- Film poster
- Directed by: Jari Halonen
- Written by: Jari Halonen
- Produced by: Heikki Ahonius
- Starring: Jorma Tommila Tarja-Tuulikki Tarsala Hannu Huuska Outi Mäenpää
- Cinematography: Timo Heinänen
- Edited by: Jukka Uusitalo Ilmari Hakala
- Music by: Tuomas Kantelinen
- Production companies: Mondo Furioso Filmproductions Zentropa Entertainments
- Release date: 21 April 1995 (Finland);
- Running time: 83 minutes
- Country: Finland
- Languages: Finnish, English
- Budget: FIM 2.9 million

= Lipton Cockton in the Shadows of Sodoma =

Lipton Cockton in the Shadows of Sodoma (or simply Lipton Cockton) is a 1995 Finnish dystopian crime film written and directed by Jari Halonen. It tells the story of a private investigator living in a near-future federal state who begins to investigate unexplained explosion deaths. The film stars Jorma Tommila.

Halonen has said in the 2011 interview that Ridley Scott's Blade Runner, Jean-Luc Godard's Alphaville and Terry Gilliam's Brazil served as inspirations for the film. Halonen has said that he wanted to deal with criticism of individualism and its effect on humanity in the theme of film.

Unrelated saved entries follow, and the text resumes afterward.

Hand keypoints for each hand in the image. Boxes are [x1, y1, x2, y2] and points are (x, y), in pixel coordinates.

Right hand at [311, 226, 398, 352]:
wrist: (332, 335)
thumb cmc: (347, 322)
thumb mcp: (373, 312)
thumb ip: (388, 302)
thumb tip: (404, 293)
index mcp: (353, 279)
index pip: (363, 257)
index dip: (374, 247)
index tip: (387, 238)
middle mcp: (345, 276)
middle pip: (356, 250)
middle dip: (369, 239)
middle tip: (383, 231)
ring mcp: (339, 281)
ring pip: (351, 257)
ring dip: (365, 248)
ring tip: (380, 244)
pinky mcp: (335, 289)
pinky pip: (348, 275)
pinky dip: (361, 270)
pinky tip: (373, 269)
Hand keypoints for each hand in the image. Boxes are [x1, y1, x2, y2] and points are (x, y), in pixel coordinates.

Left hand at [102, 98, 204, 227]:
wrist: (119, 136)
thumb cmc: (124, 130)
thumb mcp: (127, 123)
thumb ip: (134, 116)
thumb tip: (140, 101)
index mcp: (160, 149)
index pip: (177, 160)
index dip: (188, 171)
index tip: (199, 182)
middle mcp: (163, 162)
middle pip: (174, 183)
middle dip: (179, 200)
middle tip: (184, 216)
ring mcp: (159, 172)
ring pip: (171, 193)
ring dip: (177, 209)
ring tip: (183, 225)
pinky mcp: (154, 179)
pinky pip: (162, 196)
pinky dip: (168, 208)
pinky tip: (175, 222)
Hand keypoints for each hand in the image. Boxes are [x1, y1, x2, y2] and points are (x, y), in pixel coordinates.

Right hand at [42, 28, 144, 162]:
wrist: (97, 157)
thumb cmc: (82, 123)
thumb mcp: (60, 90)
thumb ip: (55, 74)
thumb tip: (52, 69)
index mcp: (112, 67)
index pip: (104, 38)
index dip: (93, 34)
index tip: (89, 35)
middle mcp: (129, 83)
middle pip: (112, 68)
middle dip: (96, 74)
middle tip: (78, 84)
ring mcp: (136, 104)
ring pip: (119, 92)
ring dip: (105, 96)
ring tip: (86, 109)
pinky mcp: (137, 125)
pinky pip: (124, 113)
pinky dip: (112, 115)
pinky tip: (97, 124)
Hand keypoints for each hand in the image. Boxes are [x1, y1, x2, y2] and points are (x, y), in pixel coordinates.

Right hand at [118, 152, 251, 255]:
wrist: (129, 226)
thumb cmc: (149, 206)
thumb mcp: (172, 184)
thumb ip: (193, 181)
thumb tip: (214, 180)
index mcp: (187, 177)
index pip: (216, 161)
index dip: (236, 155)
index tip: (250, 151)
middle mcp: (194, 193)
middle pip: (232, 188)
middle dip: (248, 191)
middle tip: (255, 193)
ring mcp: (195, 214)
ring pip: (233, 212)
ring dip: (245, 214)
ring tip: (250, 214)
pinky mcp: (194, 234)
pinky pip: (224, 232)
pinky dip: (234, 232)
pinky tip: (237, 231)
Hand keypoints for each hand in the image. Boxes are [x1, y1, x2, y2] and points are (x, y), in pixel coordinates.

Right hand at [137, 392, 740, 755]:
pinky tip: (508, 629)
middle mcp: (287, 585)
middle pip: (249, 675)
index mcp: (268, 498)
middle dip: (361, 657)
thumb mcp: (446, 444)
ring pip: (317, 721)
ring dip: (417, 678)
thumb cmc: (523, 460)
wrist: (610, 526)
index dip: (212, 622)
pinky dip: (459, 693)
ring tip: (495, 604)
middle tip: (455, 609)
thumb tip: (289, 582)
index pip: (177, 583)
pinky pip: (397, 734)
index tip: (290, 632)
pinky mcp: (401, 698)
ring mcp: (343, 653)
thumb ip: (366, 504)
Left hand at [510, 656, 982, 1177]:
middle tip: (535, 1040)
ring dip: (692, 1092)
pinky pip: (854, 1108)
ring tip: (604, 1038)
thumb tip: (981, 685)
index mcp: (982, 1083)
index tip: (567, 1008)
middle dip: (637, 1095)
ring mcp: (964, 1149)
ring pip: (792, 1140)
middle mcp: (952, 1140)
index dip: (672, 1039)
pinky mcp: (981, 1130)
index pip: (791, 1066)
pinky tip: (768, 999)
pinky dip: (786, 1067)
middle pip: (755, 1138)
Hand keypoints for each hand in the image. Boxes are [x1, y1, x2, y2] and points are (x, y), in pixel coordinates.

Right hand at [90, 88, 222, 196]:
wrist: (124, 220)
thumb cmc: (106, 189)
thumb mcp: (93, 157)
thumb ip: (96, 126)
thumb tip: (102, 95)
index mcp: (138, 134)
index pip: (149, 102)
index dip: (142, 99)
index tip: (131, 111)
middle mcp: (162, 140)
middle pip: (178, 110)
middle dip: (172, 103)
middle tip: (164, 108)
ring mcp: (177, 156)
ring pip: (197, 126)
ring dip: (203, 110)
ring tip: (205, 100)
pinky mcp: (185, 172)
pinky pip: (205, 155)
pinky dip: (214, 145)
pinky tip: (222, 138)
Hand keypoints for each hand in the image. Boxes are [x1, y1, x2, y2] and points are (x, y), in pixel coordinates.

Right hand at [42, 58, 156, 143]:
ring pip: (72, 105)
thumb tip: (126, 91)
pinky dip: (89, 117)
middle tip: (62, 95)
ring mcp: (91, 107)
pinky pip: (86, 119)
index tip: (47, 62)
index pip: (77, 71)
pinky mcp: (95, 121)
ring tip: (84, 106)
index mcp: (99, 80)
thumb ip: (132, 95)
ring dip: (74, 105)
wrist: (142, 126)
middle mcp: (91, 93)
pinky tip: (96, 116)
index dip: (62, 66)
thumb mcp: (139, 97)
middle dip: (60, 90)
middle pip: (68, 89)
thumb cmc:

During the production process, the creators aimed at foreign markets, but the success both at the domestic box office and in foreign sales remained modest. Instead, the film toured many festivals, such as at the 1995 Fantasy Filmfest in Berlin. Jukka Uusitalo, Ilmari Hakala and Jouni Nikkanen won the Jussi Awards for best production design in 1996.

== Plot ==
The year is 2037. The peripheral regions of Europe, united into a giant federal state, have weakened sharply, which has caused huge migrations. The events focus on Vladivostok, the easternmost metropolis of the federal state, in which a person explodes in the Ugrian district. Federal Police Chief Brand Marlon (Jari Halonen) hires private investigator Lipton Cockton (Jorma Tommila) to investigate this terrifying series of serial murders. In connection with the investigation, Cockton befriends a fighting cock destined to be eaten, while at the same time drifting towards experiments organized by a mega-corporation LTD-Productions, experiencing a journey from a decayed social system and a failed human life towards the light of reality, the understanding of which makes the detective reflect on his problematic relationship with his mother (Iris-Lilja Lassila) and his sexual identity, to which the Marilyn Monroe-looking woman Dazzle Dent (Outi Mäenpää) somehow seems to be related.

== Cast ==
- Jorma Tommila as Lipton Cockton / Launo Käkkyrä
- Tarja-Tuulikki Tarsala as She-Detective
- Hannu Huuska as Edgar Hampton
- Outi Mäenpää as Dazzle Dent
- Rauno Juvonen as prostitute
- Iris-Lilja Lassila as Lipton Cockton's mother
- Jari Halonen as Brand Marlon
- Riitta Pasanen as Eartha
- Pentti Korhonen as George the bartender
- Abdeslam Chellaf as Kent Lumumba

== Reception ==
Helena Ylänen from Helsingin Sanomat said in her review that "Halonen's visions are an interesting combination of theatricality and modern action cinema", adding that "the expression is very full; there is a lot of stuff in the images, there are layers in the sound." Paavo Ihalainen from Elitisti praises "Halonen's ingenuity to create a powerful visual environment with little money thanks to his theater experience."